Consider legislation that would require greater financial disclosure from nursing homes, and allow for 24-hour on-site inspections. This would necessitate hiring additional staff members, driving up costs. As the cost of care increases, nursing homes that have gone the extra mile by providing better service than required may be forced to cut their level of care to the state minimum in order to maintain existing profit levels. In other words, rather than using higher fees to address patient health, facilities would have to devote the money to compliance with government regulations that may not have any affect on overall quality.
A better solution for protecting consumers would be to focus on educating families of nursing home residents about the terms of their contracts and their legal rights, rather than passing the buck to bureaucrats. Many violations highlighted by the NSCLC’s study are well-publicized issues among consumer advocacy groups. Some groups also offer pro-bono legal advice to help find contracts that properly meet a family’s individual needs. The state should work to enforce existing laws, which require facilities to fully disclose the terms of their contracts and inform consumers of their legal and financial rights.
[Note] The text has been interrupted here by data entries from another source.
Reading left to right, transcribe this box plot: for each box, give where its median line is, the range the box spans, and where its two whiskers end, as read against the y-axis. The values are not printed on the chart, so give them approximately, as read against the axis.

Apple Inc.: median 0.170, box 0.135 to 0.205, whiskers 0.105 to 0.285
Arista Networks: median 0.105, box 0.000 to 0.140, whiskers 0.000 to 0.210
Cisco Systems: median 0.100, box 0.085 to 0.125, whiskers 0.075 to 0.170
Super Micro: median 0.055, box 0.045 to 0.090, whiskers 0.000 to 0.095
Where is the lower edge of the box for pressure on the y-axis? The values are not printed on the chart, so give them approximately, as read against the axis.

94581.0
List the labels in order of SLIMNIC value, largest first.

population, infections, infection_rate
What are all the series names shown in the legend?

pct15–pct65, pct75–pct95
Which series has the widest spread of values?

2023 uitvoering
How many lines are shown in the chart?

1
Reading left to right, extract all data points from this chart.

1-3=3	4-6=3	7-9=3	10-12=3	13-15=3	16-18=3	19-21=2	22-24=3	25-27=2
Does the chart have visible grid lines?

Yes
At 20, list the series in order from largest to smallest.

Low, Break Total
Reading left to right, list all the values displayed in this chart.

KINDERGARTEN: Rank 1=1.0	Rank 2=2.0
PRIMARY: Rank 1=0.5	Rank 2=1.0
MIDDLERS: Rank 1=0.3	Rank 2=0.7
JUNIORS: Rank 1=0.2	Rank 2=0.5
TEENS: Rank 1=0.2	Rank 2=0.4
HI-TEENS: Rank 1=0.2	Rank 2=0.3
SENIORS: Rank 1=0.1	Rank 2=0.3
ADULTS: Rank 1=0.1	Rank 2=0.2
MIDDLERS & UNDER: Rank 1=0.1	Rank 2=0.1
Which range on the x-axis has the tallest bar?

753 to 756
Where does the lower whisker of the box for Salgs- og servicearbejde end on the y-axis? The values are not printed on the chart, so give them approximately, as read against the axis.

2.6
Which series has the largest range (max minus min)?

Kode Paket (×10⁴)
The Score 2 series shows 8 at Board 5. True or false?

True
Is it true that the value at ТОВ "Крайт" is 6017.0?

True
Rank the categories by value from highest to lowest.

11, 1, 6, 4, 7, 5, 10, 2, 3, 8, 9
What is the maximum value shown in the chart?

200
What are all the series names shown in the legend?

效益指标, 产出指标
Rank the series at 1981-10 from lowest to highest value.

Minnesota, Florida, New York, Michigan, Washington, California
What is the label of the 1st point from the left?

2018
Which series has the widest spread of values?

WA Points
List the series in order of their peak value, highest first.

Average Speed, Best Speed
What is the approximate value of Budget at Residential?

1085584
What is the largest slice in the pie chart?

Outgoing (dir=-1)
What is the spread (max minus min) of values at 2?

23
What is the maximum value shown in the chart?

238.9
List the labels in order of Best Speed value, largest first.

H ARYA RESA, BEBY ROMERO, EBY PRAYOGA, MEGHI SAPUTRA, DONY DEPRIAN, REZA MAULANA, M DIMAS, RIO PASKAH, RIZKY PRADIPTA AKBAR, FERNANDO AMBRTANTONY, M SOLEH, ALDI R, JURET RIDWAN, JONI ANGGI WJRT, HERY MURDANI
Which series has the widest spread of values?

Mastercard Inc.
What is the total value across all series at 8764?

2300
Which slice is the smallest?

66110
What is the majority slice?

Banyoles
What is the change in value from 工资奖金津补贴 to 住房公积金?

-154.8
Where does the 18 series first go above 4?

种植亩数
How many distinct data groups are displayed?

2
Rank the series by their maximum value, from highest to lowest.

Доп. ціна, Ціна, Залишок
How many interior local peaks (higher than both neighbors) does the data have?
I sympathize with the NSCLC’s desire to protect nursing home residents, but passing new legislation is not the answer. Promoting consumer advocacy and raising awareness is a worthwhile goal. It’s important to provide legal aid that helps ensure families enter nursing home contracts that properly reflect their needs. But mandating minimum levels of service will only increase costs that are already inflated, while spurring an overall decreased level of care. Missouri’s elderly citizens shouldn’t be unnecessarily priced out of adequate facilities in order to satisfy misdirected good intentions.
Justin P. Hauke is a policy analyst at the Show-Me Institute and a graduate student at Washington University’s Olin Business School.